Questo l'amarcord della più famosa, il Toro alla Coscia. Resa celebre dall'indimenticabile Checco. Maria Rosa Guano, figlia di Checco, ha sposato il dottor Roberto Suriani, imprenditore nella sanità privata (Gruppo Fides).

"Ed è nell'antico quartiere della Coscia, di cui oggi restano ben poche vestigia, che era situata la "Antica Trattoria del Toro", quando via De Marini, dal piazzale della Lanterna, finiva dritta in via Dottesio, perché via di Francia non esisteva ancora.

Toro era soprannominato Ettore Guano, un uomo dalla forza fisica fuori dal comune, capace di piegare in due con sole tre dita della mano i "doggiuin", le monete di rame con l'effigie del re.

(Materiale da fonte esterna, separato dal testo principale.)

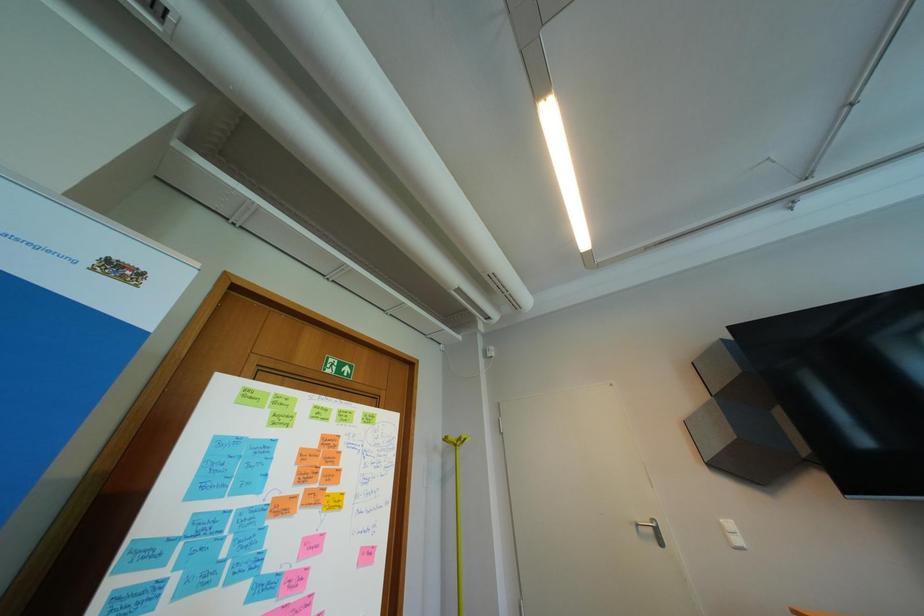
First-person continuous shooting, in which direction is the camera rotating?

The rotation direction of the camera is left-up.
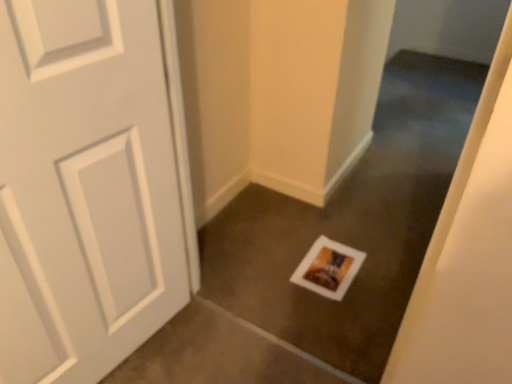
Image resolution: width=512 pixels, height=384 pixels. What do you see at coordinates (328, 268) in the screenshot? I see `white matte postcard at center` at bounding box center [328, 268].

Measure the distance between white matte postcard at center and camera.

white matte postcard at center and camera are 1.61 meters apart from each other.

In order to face white matte postcard at center, should I rotate leftwards or rightwards?

To face it directly, rotate right by 9.849 degrees.

Locate an element on the screen. The height and width of the screenshot is (384, 512). white matte postcard at center is located at coordinates (328, 268).

The image size is (512, 384). In order to click on white matte picture frame at center in this screenshot , I will do `click(351, 224)`.

The width and height of the screenshot is (512, 384). Describe the element at coordinates (351, 224) in the screenshot. I see `white matte picture frame at center` at that location.

In order to click on white matte postcard at center in this screenshot , I will do `click(328, 268)`.

Is white matte picture frame at center to the right of white matte postcard at center from the viewer's perspective?

Incorrect, white matte picture frame at center is not on the right side of white matte postcard at center.

Does white matte picture frame at center come in front of white matte postcard at center?

Yes, white matte picture frame at center is closer to the viewer.

Considering the points (294, 307) and (325, 245), which point is behind, point (294, 307) or point (325, 245)?

The point (325, 245) is farther.

In the scene shown: From the image's perspective, which object appears higher, white matte picture frame at center or white matte postcard at center?

white matte picture frame at center appears higher in the image.

From a real-world perspective, is white matte picture frame at center positioned over white matte postcard at center based on gravity?

Yes, from a real-world perspective, white matte picture frame at center is on top of white matte postcard at center.

Between white matte picture frame at center and white matte postcard at center, which one has smaller width?

white matte picture frame at center.

Considering the relative sizes of white matte picture frame at center and white matte postcard at center in the image provided, is white matte picture frame at center taller than white matte postcard at center?

Correct, white matte picture frame at center is much taller as white matte postcard at center.

Considering the relative sizes of white matte picture frame at center and white matte postcard at center in the image provided, is white matte picture frame at center bigger than white matte postcard at center?

Yes, white matte picture frame at center is bigger than white matte postcard at center.

Choose the correct answer: Is white matte picture frame at center inside white matte postcard at center or outside it?

white matte picture frame at center is not inside white matte postcard at center, it's outside.

Are white matte picture frame at center and white matte postcard at center located far from each other?

No, white matte picture frame at center is not far from white matte postcard at center.

Does white matte picture frame at center turn towards white matte postcard at center?

Yes.

How different are the orientations of white matte picture frame at center and white matte postcard at center in degrees?

179 degrees separate the facing orientations of white matte picture frame at center and white matte postcard at center.

Locate an element on the screen. postcard below the white matte picture frame at center (from the image's perspective) is located at coordinates (328, 268).

Is white matte postcard at center to the right of white matte picture frame at center from the viewer's perspective?

Yes.

Does white matte postcard at center come behind white matte picture frame at center?

Yes, white matte postcard at center is further from the viewer.

Is point (328, 274) farther from camera compared to point (401, 221)?

That is False.

From the image's perspective, is white matte postcard at center located beneath white matte picture frame at center?

Indeed, from the image's perspective, white matte postcard at center is shown beneath white matte picture frame at center.

From a real-world perspective, is white matte postcard at center physically located above or below white matte picture frame at center?

Clearly, from a real-world perspective, white matte postcard at center is below white matte picture frame at center.

Is white matte postcard at center wider or thinner than white matte picture frame at center?

Considering their sizes, white matte postcard at center looks broader than white matte picture frame at center.

Between white matte postcard at center and white matte picture frame at center, which one has more height?

Standing taller between the two is white matte picture frame at center.

Is white matte postcard at center smaller than white matte picture frame at center?

Yes, white matte postcard at center is smaller than white matte picture frame at center.

Is white matte postcard at center situated inside white matte picture frame at center or outside?

white matte postcard at center is spatially situated outside white matte picture frame at center.

Is white matte postcard at center beside white matte picture frame at center?

white matte postcard at center and white matte picture frame at center are not in contact.

Is white matte postcard at center looking in the opposite direction of white matte picture frame at center?

No.

This screenshot has height=384, width=512. I want to click on concrete on the left of white matte postcard at center, so (x=351, y=224).

In order to click on postcard that is under the white matte picture frame at center (from a real-world perspective) in this screenshot , I will do (328, 268).

The height and width of the screenshot is (384, 512). In order to click on concrete that appears above the white matte postcard at center (from the image's perspective) in this screenshot , I will do `click(351, 224)`.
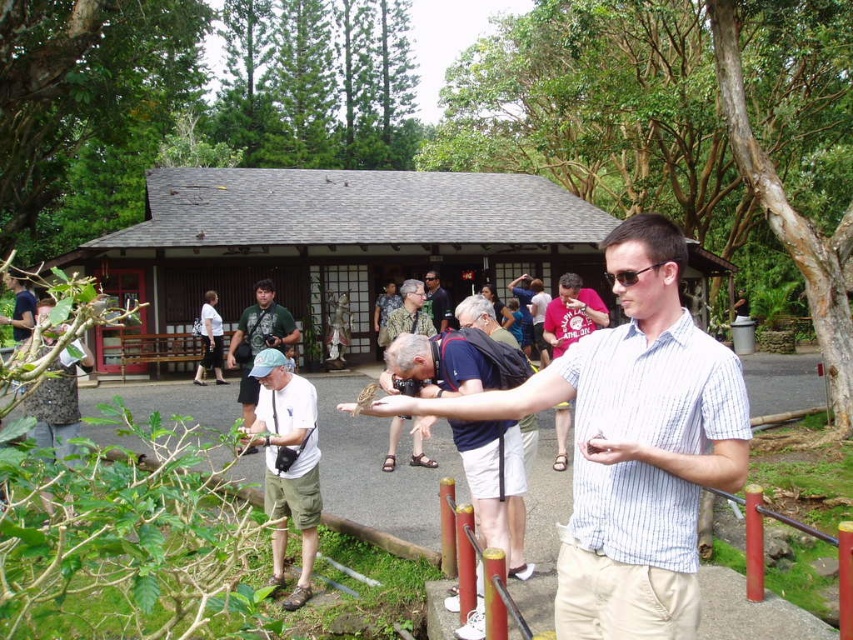
You are standing at the entrance of the traditional building and see the point at coordinates (631, 444). What is located at that point?

At point (631, 444) lies the white striped shirt at center.

You are standing in front of the traditional building and notice two people in the foreground. One is wearing a white striped shirt at center, and the other is wearing a striped cotton shirt at center. Which person is taller?

The white striped shirt at center is much taller than the striped cotton shirt at center.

Guano fu uno dei primi, se non il primo, ad aprire una trattoria a San Pier d'Arena, in prossimità del porto. Il locale era molto frequentato con un'ampia offerta di piatti semplici ma gustosi. Tra i primi: il tradizionale minestrone alla genovese, lo "zemin" di ceci, pastasciutte varie, lasagne, gnocchi al pesto e al sugo come secondi: arrosto con insalata e patate, salamini e fagiolane che il pittore Renato Cenni definì "morbide e tenere come i pensieri di un'educanda", la zuppa alla sbirra fatta con il centopelli, la parte più pregiata della trippa, che per lasciare la parola ancora a Cenni "dava l'impressione di una coppa di merletti", seppie con i piselli, la buridda, trippe in umido, stoccafisso con patate, rognone trifolato o alla "giadda".

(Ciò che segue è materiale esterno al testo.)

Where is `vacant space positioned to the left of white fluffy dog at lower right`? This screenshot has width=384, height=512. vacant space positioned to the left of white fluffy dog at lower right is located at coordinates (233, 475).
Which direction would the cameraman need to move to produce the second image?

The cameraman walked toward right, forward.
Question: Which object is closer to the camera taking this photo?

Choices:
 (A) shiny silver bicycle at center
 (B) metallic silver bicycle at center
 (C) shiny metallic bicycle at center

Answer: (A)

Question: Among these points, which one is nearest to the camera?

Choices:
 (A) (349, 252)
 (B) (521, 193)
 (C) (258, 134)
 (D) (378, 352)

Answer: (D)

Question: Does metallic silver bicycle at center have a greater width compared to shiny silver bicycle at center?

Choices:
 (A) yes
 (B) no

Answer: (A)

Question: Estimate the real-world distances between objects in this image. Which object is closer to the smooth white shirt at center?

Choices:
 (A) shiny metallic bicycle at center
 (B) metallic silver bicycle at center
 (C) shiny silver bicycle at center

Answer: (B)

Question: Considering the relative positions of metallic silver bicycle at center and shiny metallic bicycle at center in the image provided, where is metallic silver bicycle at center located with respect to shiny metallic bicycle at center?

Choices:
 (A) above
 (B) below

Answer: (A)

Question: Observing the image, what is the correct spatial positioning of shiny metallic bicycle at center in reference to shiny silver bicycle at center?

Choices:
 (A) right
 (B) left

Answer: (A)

La trattoria era molto conosciuta e a mezzogiorno sempre affollata. Gli avventori sedevano sulla panche attorno a lunghi tavoli comuni, e così capitava che si trovassero gomito a gomito lo spedizioniere con il camallo, l'impiegato di banca con il calafato, mestieri diverse di gente accumunata dalla necessità di consumare un buon pasto a un prezzo accessibile e che finiva spesso per fare amicizia.

Alle pareti c'era la storia del locale, rappresentata da un guazzabuglio di fotografie, dediche e ritagli di giornale, in un angolo il cosiddetto "tavolo dei nobili", frequentato dagli Spinola e dal marchese Beppe Gavotti che veniva appositamente per scoprire nuove ricette da inserire nei suoi libri di cucina decorati dal pittore Caldanzano.

Com'era uso allora il pagamento in questo come in altri locali, avveniva sulla parola, ovvero i camerieri non prendevano nota di nulla e il cliente recandosi alla cassa dichiarava quello che aveva mangiato.

Altri tempi, altra San Pier d'Arena e altre trattorie.